Mariners Prospect Watch: Three Up, Three Down

Each Monday during the season, we will take a statistical look at the good and the bad in the Seattle Mariners system from the past seven days. Because of the club's schedule, we're a little off in timing for this season's first post, where we take a broader look, seeing which six players changed their stock the most during Spring Training.

Each Monday during the minor league season, I will give our readers a rundown of the best and worst from the minor league week that was within the Seattle Mariners system. The goal is to concentrate only on true prospects, but if any player has an exceptionally noteworthy good (or bad) week, he could appear here as well.

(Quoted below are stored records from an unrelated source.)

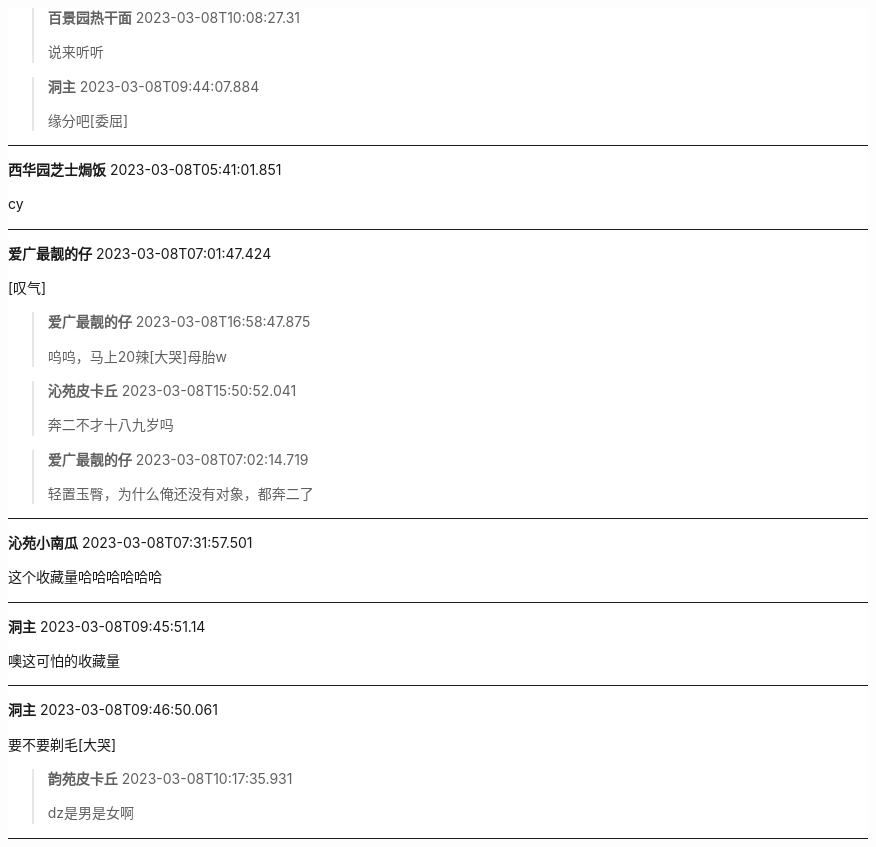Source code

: > **百景园热干面** 2023-03-08T10:08:27.31
> 
> 说来听听


> **洞主** 2023-03-08T09:44:07.884
> 
> 缘分吧[委屈]


---

**西华园芝士焗饭** 2023-03-08T05:41:01.851

cy

---

**爱广最靓的仔** 2023-03-08T07:01:47.424

[叹气]

> **爱广最靓的仔** 2023-03-08T16:58:47.875
> 
> 呜呜，马上20辣[大哭]母胎w


> **沁苑皮卡丘** 2023-03-08T15:50:52.041
> 
> 奔二不才十八九岁吗


> **爱广最靓的仔** 2023-03-08T07:02:14.719
> 
> 轻置玉臀，为什么俺还没有对象，都奔二了


---

**沁苑小南瓜** 2023-03-08T07:31:57.501

这个收藏量哈哈哈哈哈哈

---

**洞主** 2023-03-08T09:45:51.14

噢这可怕的收藏量

---

**洞主** 2023-03-08T09:46:50.061

要不要剃毛[大哭]

> **韵苑皮卡丘** 2023-03-08T10:17:35.931
> 
> dz是男是女啊


---
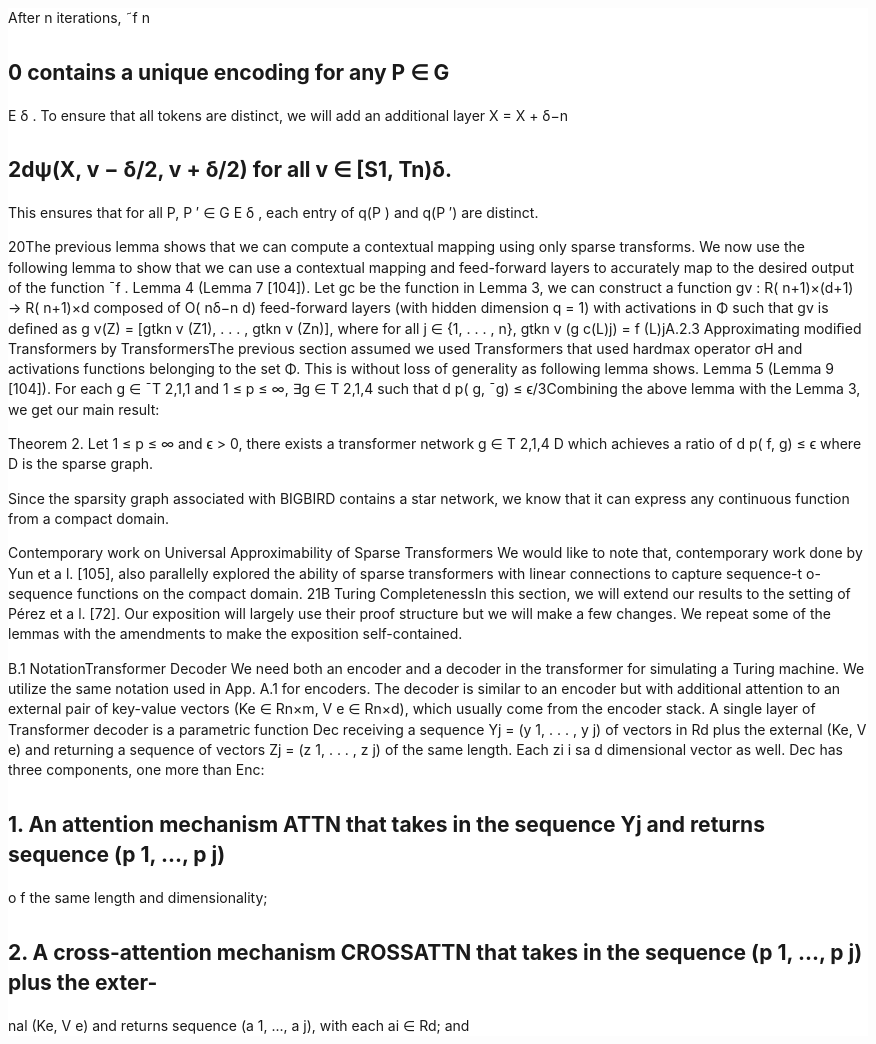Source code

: After n iterations, ˜f n

## 0 contains a unique encoding for any P ∈ G

E δ . To ensure that all tokens are distinct, we will add an additional layer X = X + δ−n

## 2dψ(X, v − δ/2, v + δ/2) for all v ∈ [S1, Tn)δ.

This ensures that for all P, P ′ ∈ G E δ , each entry of q(P ) and q(P ′) are distinct.

20The previous lemma shows that we can compute a contextual mapping using only sparse transforms. We now use the following lemma to show that we can use a contextual mapping and feed-forward layers to accurately map to the desired output of the function ¯f . Lemma 4 (Lemma 7 [104]). Let gc be the function in Lemma 3, we can construct a function gv : R( n+1)×(d+1) → R( n+1)×d composed of O( nδ−n d) feed-forward layers (with hidden dimension q = 1) with activations in Φ such that gv is deﬁned as g v(Z) = [gtkn v (Z1), . . . , gtkn v (Zn)], where for all j ∈ {1, . . . , n}, gtkn v (g c(L)j) = f (L)jA.2.3 Approximating modiﬁed Transformers by TransformersThe previous section assumed we used Transformers that used hardmax operator σH and activations functions belonging to the set Φ. This is without loss of generality as following lemma shows. Lemma 5 (Lemma 9 [104]). For each g ∈ ¯T 2,1,1 and 1 ≤ p ≤ ∞, ∃g ∈ T 2,1,4 such that d p( g, ¯g) ≤ ϵ/3Combining the above lemma with the Lemma 3, we get our main result:

Theorem 2. Let 1 ≤ p ≤ ∞ and ϵ > 0, there exists a transformer network g ∈ T 2,1,4 D which achieves a ratio of d p( f, g) ≤ ϵ where D is the sparse graph.

Since the sparsity graph associated with BIGBIRD contains a star network, we know that it can express any continuous function from a compact domain.

Contemporary work on Universal Approximability of Sparse Transformers We would like to note that, contemporary work done by Yun et a l. [105], also parallelly explored the ability of sparse transformers with linear connections to capture sequence-t o-sequence functions on the compact domain. 21B Turing CompletenessIn this section, we will extend our results to the setting of Pérez et a l. [72]. Our exposition will largely use their proof structure but we will make a few changes. We repeat some of the lemmas with the amendments to make the exposition self-contained.

B.1 NotationTransformer Decoder We need both an encoder and a decoder in the transformer for simulating a Turing machine. We utilize the same notation used in App. A.1 for encoders. The decoder is similar to an encoder but with additional attention to an external pair of key-value vectors (Ke ∈ Rn×m, V e ∈ Rn×d), which usually come from the encoder stack. A single layer of Transformer decoder is a parametric function Dec receiving a sequence Yj = (y 1, . . . , y j) of vectors in Rd plus the external (Ke, V e) and returning a sequence of vectors Zj = (z 1, . . . , z j) of the same length. Each zi i sa d dimensional vector as well. Dec has three components, one more than Enc:

## 1. An attention mechanism ATTN that takes in the sequence Yj and returns sequence (p 1, ..., p j)

o f the same length and dimensionality;

## 2. A cross-attention mechanism CROSSATTN that takes in the sequence (p 1, ..., p j) plus the exter-

nal (Ke, V e) and returns sequence (a 1, ..., a j), with each ai ∈ Rd; and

The goal is to not only keep you up to date on the goings on, but to try and give you a better look of what talent is in the system by spreading the coverage around.

Here now is the extended Spring Training version of the hot and not so hot.


Vinnie Catricala - Tacoma Rainiers
Coming in to the spring, every Mariners fan had figured out who Catricala was, but the fact that he hadn't played above Double-A was still enough to allow some to be hesitant to accept the numbers he had managed to put up last season. Those doubts should be erased by now, after Vinnie posted a .313/.361/.531 slash line in 12 games in big league camp. And it wasn't just the numbers, he showed a very advanced approach at the plate with good discipline and got hits foul line to foul line.

Once he returned to minor league camp, the numbers just got downright silly. Catricala seemingly had at least one extra base hit in every minor league game and had several multi-hit games, too. He's slated to start the season in Tacoma, where he will work hard on his defense at third base. He could very well be the first player called up in 2012, and if he continues to hit, he may not return to the minor leagues.

Carlos Triunfel - Tacoma Rainiers
Triunfel has amazingly been written off by a lot of people that have just simply grown impatient. He's been rumored to have had maturity issues and did have some weight issues a few seasons back, but more than anything, many have just soured on his bat. Still just 22, his bat was showing very well in minor league camp this season as he was not only hitting the ball consistently, but hitting it hard and for extra bases.

Over the final three Triple-A matchups in minor league camp, Triunfel went 7-12 with every hit going for extra bases (five doubles, a triple and a home run). He gets good natural backspin and has a quick bat, he just needs to be a bit more selective. He isn't ideal defensively at shortstop but he isn't bad, either. A strong start in Tacoma to start the season could do wonders for his confidence.

Guillermo Pimentel - Clinton LumberKings
During the radio broadcast on Sunday, Mariners Director of Minor League Operations Chris Gwynn mentioned that Pimentel had been given the "Control the Zone" award for his approach during minor league camp. That is encouraging to hear, because to this point in his career, controlling the strike zone is about the only thing missing from his game.

Big raw power is his best tool, but he has a good swing and quick, strong wrists that could allow him to hit for average, too. His assignment to Clinton should be a challenging one, but Pimentel certainly has the talent to not only handle it, but to excel there. If he can, he will move even further up the prospect charts for 2013.


Chance Ruffin - Tacoma Rainiers
Ruffin entered camp with what looked like a pretty firm grip on a big league bullpen spot, but the emergence of a few other arms paired with his control and command issues have him slated for Tacoma to start the year. Having pitched for the Mariners and Tigers at the big league level last season, it was only natural to expect him to progress this year and take hold of a late-inning job, so his assignment to Triple-A has to be seen as a disappointment.

When he's right, Ruffin uses his 92-95 fastball and wipeout slider to dominate right-handers, but his work this spring opened a few more concerns about his ability to consistently get left-handers out. The Mariners want him to be a late inning option, and he still could be, but he needs some more fine tuning in Triple-A.

Dennis Raben - High Desert Mavericks
Raben didn't exactly do terribly in camp this spring, as I've talked to two guys that saw him this year that still rave about his power, but at almost 25-years-old and in his 5th year since being drafted, the fact that the former 2nd round pick isn't in Double-A yet is a big disappointment. And, frankly, it doesn't bode well for his future.

Everyone knows about the injuries, but he is at the point in his career now that he needs to take a step forward in his game, and it just doesn't look like it has happened yet. We could be getting close to the point where it can't happen as part of the Mariners system.

Yoervis Medina - Jackson Generals
Medina, of course, had an atrocious statistical year in 2011, but his stuff is still good and his physical gifts are still tantalizing. He is also in his second season on the 40-man roster, but it looks as though he is slated again to head to Double-A Jackson.

He has good enough stuff to get strikeouts, but he isn't overpowering. If his command remains suspect, he will continue to get hit. Medina needs to right his ship this season, or the Mariners -- who are going to face some tough decisions soon on the 40-man roster -- may be forced to make a tough decision soon and let him go or try to sneak him through waivers in a numbers crunch.